As we cruised east on I-10 and drew near Phoenix, we moved out from under the edge of the big front. We spent five warm and sunny days climbing in Cochise Stronghold, a relatively little-visited area of dramatic granite formations southeast of Tucson. We even got to have coffee (and wi-fi) at a wee old ranch house / java shop in Tombstone.
Christmas Day, our last day there, was a long day, with a big fun route, followed by a drive back to Tucson that night to stay in a hotel and partake of the Chinese-restaurants-being-open-on-Christmas tradition.
We were too tired to open presents or have mimosas; that had to wait until the next day. Now that’s tired. Great day.
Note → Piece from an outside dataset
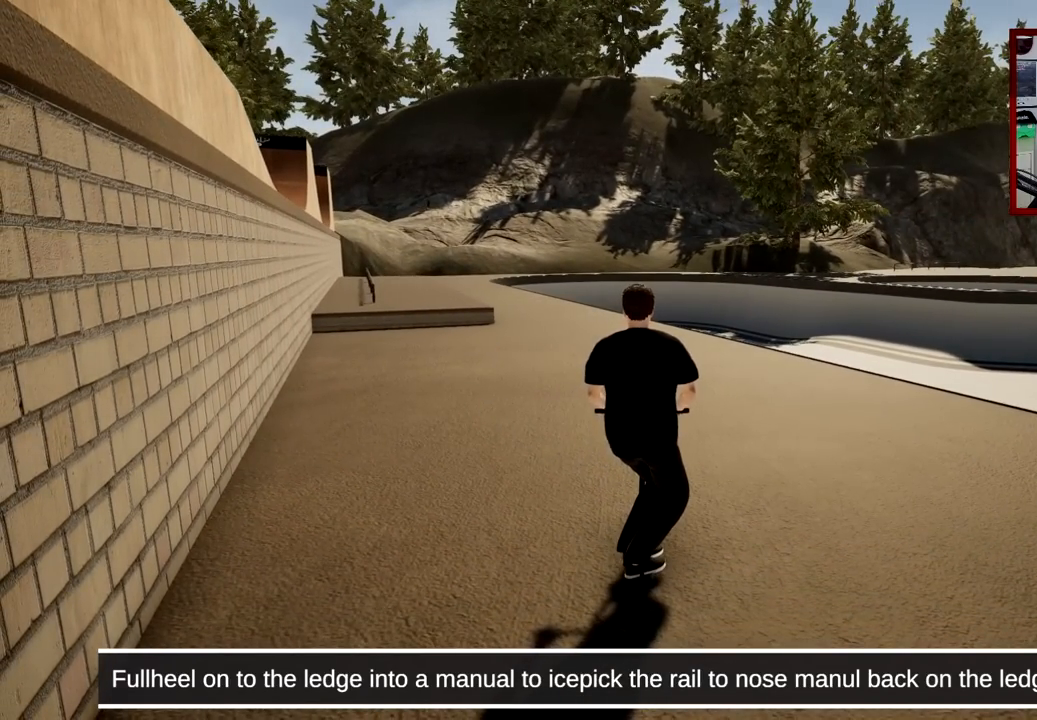
{"buttons": ["DPAD_DOWN"], "left_stick": "center", "right_stick": "center", "events": [[67, "left_stick", "center"], [384, "DPAD_DOWN", "down"]]}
We got two days of good weather and climbing in at Red Rocks near Las Vegas, then bailed once again as another storm hit. This time we were headed back towards Reno, so we decided to stop in Death Valley and spend a day walking up one of its innumerable canyons. This one had a name — Hanaupah — and a road leading into it, part of which we were able to negotiate in the intrepid Van.
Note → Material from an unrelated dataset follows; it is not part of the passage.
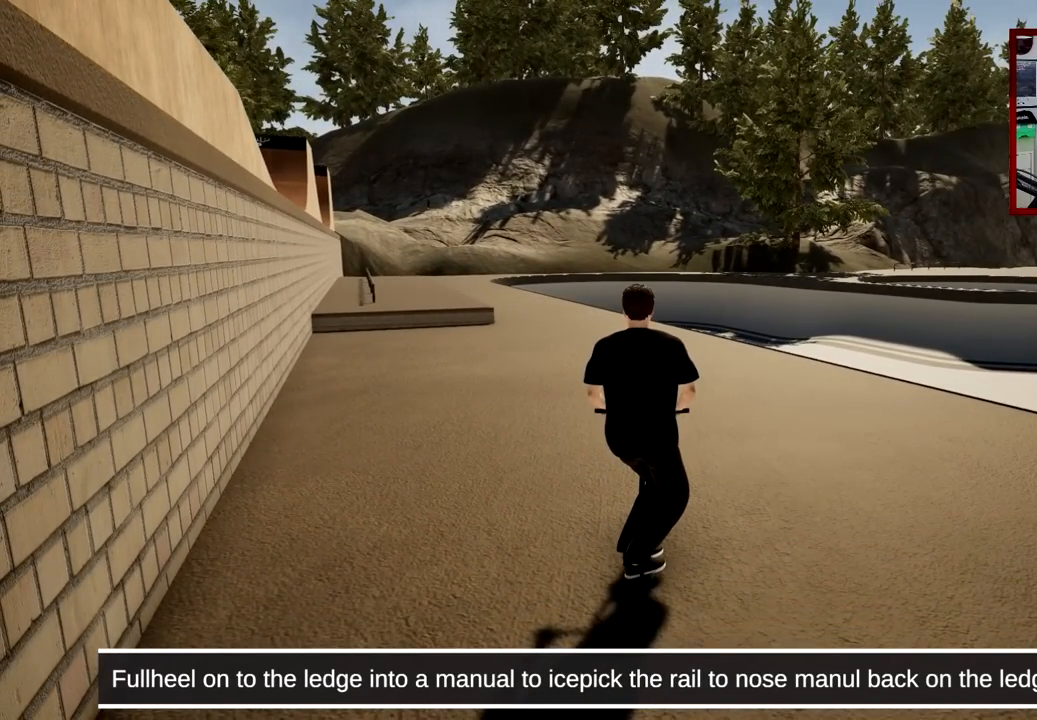
{"buttons": [], "left_stick": "center", "right_stick": "center", "events": [[383, "DPAD_DOWN", "up"]]}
new year’s day, the Last Chance Range, and the penny stove
After Death Valley we headed towards Bishop to spend New Year’s with Chris and Todd. The weather continued sunny but chilly and we did a fun walk in the Last Chance Range, near Cucamongo Canyon near the northern end of Death Valley.
We were only about an hour from Bishop but it felt like we were really out in the middle of nowhere. New Year’s Day was topped off with homemade burritos from the Chevron Station in Big Pine.